[Приведенный текст]

Например, я лично этому сообществу очень благодарен. Там нашла меня одноклассница, с которой мы общаемся уже несколько лет. Она считает, надеюсь, не без оснований, что в моем лице обрела духовную поддержку. Во время учебы в школе мы общались постольку-поскольку, не более, а вот, встретившись спустя… так-так-так… пять лет назад – спустя тридцать лет, значит, после окончания школы, вдруг поняли, что внутренне очень близки. Она начала обсуждать со мной вопросы жизни по вере, и я, неожиданно для себя, обнаружил в ней духовную глубину и очень крепкие нравственные устои.
Это лишь один из многих положительных примеров, которые я могу привести в защиту сообщества «Одноклассники», только из личного опыта вращения в нем. Уверен, и другие его участники могут вспомнить много хорошего, «но, впрочем, песня не о нем, а о…» – да, почти так.
Так вот. Наш герой, вращаясь в этом виртуальном сообществе, не избежал искушения романтическими чувствами. Оно и неудивительно. Его личная жизнь сложилась так себе. Не то, чтобы совсем никак. Он женат, дети, всё как у людей, но счастья не было. Ну, случается. И вот, в «Одноклассниках» он встречает ее… В школьные годы их ничего не связывало. Вообще. Они и в классах-то разных учились. Ну, здоровались пару раз, на школьной дискотеке разок потанцевали – и всё. В ней была какая-то неординарность, что-то очень интересное чувствовалось, утонченное.
Как-то один учитель (все-таки хорошо, когда в школе работают и мужчины тоже!), перехватил взгляд нашего героя, когда он пристально рассматривал ее фотографию на доске почета. Вероятно, было что-то в его взгляде особенное, коль тот учитель, внимательно посмотрев ему в глаза, сказал: «Очень хорошая девочка. Очень. Присмотрись к ней повнимательней». Ну, куда там! Его сердце в то время было занято чем-то непонятным к другой девушке.
По окончании школы, он поступил в ВУЗ, находившийся далеко от родного города, их пути больше никогда не пересекались. При всем том, что вроде бы их ничего не связывало, ну, буквально, слова друг другу не сказали, даже в школьных коридорах почти не виделись, он в течение долгих лет время от времени ее вспоминал. Без всяких. Просто с симпатией и интересом, как там у нее жизнь сложилась. Но, опять же, не с таким прямо горячим интересом, чтобы разыскивать общих знакомых и интересоваться.
А тут само собой так получилось, что в Одноклассниках встретились. Слово за слово, и понял он, что тогда в школе он встретил свою любовь, но не узнал ее, и прошел мимо, не придав значения той теплоте, которой ее образ отозвался в его душе. Видимо, тот учитель больше сумел прочитать в его глазах, чем он в собственном сердце.
Начались терзания. Не было бы у него семьи, дело бы осталось за малым, а так… И вот, он уже представляет себе, как все могло бы сложиться, если бы он тогда прислушался к словам старшего товарища и начал бы оказывать ей знаки внимания, как отношения стали бы развиваться, а после школы они вместе пошли бы учиться, если не в один ВУЗ, то, по меньшей мере, в одном городе, и не было бы в их жизни тех скорбей и разочарований, которые каждому из них пришлось испытать, были бы оба счастливы, а теперь…
И так продолжалось месяцами. Как мог, старался не дать чувствам разгореться. Говорит, что, в основном, удалось. Продолжил общение, но никаких признаний, наоборот, изо всех сил старался виду не подать.

[/Приведенный текст]

*Задания*:
(1) Изложите текст о встрече в «Одноклассниках» в двух предложениях.
(2) Перепишите из текста о встрече в «Одноклассниках» фрагмент, начиная со слов «Так вот. Наш» и заканчивая словами «интересное чувствовалось, утонченное.».
(3) Подхватите текст о встрече в «Одноклассниках» и продолжите его с того места, на котором он заканчивается.

[Исходные данные]

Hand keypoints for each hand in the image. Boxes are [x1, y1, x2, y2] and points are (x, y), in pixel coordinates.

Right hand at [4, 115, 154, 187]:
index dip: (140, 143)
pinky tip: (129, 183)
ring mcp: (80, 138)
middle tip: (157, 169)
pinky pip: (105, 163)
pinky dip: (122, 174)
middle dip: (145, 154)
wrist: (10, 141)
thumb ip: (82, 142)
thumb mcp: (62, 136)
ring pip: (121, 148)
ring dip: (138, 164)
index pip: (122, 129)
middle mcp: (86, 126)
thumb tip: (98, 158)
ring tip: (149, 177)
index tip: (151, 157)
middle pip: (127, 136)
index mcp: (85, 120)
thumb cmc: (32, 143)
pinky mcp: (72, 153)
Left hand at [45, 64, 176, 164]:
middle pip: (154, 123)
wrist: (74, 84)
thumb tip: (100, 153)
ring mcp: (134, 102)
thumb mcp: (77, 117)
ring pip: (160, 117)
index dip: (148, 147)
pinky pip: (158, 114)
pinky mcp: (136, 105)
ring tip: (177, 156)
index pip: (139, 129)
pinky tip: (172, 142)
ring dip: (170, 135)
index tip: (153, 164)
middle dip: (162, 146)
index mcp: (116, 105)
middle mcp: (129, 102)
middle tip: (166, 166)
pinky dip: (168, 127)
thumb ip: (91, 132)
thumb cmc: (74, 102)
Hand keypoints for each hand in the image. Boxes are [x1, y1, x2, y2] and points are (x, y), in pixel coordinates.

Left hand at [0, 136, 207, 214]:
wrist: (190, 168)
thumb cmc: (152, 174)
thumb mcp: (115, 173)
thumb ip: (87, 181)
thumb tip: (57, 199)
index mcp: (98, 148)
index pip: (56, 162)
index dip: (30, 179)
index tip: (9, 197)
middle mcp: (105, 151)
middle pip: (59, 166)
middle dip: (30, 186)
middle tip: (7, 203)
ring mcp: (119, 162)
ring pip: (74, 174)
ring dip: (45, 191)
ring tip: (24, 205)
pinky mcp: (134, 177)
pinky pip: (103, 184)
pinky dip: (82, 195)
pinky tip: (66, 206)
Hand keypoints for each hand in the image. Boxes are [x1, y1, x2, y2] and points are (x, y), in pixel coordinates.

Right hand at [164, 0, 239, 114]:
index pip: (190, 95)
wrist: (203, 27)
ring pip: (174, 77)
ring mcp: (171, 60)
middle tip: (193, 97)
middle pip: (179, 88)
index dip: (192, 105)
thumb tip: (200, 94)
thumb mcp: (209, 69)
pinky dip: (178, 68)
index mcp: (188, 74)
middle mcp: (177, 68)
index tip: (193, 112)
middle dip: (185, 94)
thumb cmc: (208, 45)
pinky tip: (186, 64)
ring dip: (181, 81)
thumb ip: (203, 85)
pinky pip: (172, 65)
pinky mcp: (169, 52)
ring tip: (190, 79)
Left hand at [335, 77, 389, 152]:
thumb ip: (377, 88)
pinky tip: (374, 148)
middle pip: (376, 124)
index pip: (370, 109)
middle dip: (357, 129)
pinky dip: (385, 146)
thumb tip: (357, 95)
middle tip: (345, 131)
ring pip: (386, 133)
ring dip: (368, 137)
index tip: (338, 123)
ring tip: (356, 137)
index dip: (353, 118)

[/Исходные данные]

*Ответы*:
(1) Автор благодарен сообществу «Одноклассники», где его нашла одноклассница, в которой он неожиданно обнаружил духовную глубину и крепкие нравственные устои. Затем он рассказывает о герое, который, не найдя счастья в браке, встретил там девушку из другого класса своей школы, понял, что когда-то прошел мимо своей любви, и месяцами терзался, стараясь не дать чувствам разгореться и не подавать виду.

(2)
Так вот. Наш герой, вращаясь в этом виртуальном сообществе, не избежал искушения романтическими чувствами. Оно и неудивительно. Его личная жизнь сложилась так себе. Не то, чтобы совсем никак. Он женат, дети, всё как у людей, но счастья не было. Ну, случается. И вот, в «Одноклассниках» он встречает ее… В школьные годы их ничего не связывало. Вообще. Они и в классах-то разных учились. Ну, здоровались пару раз, на школьной дискотеке разок потанцевали – и всё. В ней была какая-то неординарность, что-то очень интересное чувствовалось, утонченное.

(3)
И вдруг, в один день это все прекратилось. Нет, не чувства. Они-то как раз нисколько не угасли. Прекратились терзания по поводу того, что, если бы тогда… И вот, почему. Очередной раз анализируя свою жизнь и моделируя разные варианты развития событий,если бы он тогда ее узнал, и у них сложились бы отношения, наш герой вдруг понял две вещи.
Вещь раз. Если бы он остался в родном городе, то, скорее всего, поступил бы в местный университет на журналистику. И окончил бы он его как раз в начале перестройки, как раз, когда мало-помалу начали набирать силу разоблачительные и преобразовательные процессы. 100%, что он, по своей натуре и способностям, оказался бы в гуще событий и на гребне волны.
Те же 100%, что он раскопал бы какое-нибудь дело, за вмешательство в которое отвинчивали в то время все, что можно. Непринципиально, застрелили бы его, отравили или устроили бы автокатастрофу, но его возлюбленная овдовела бы не позже начала 90-х.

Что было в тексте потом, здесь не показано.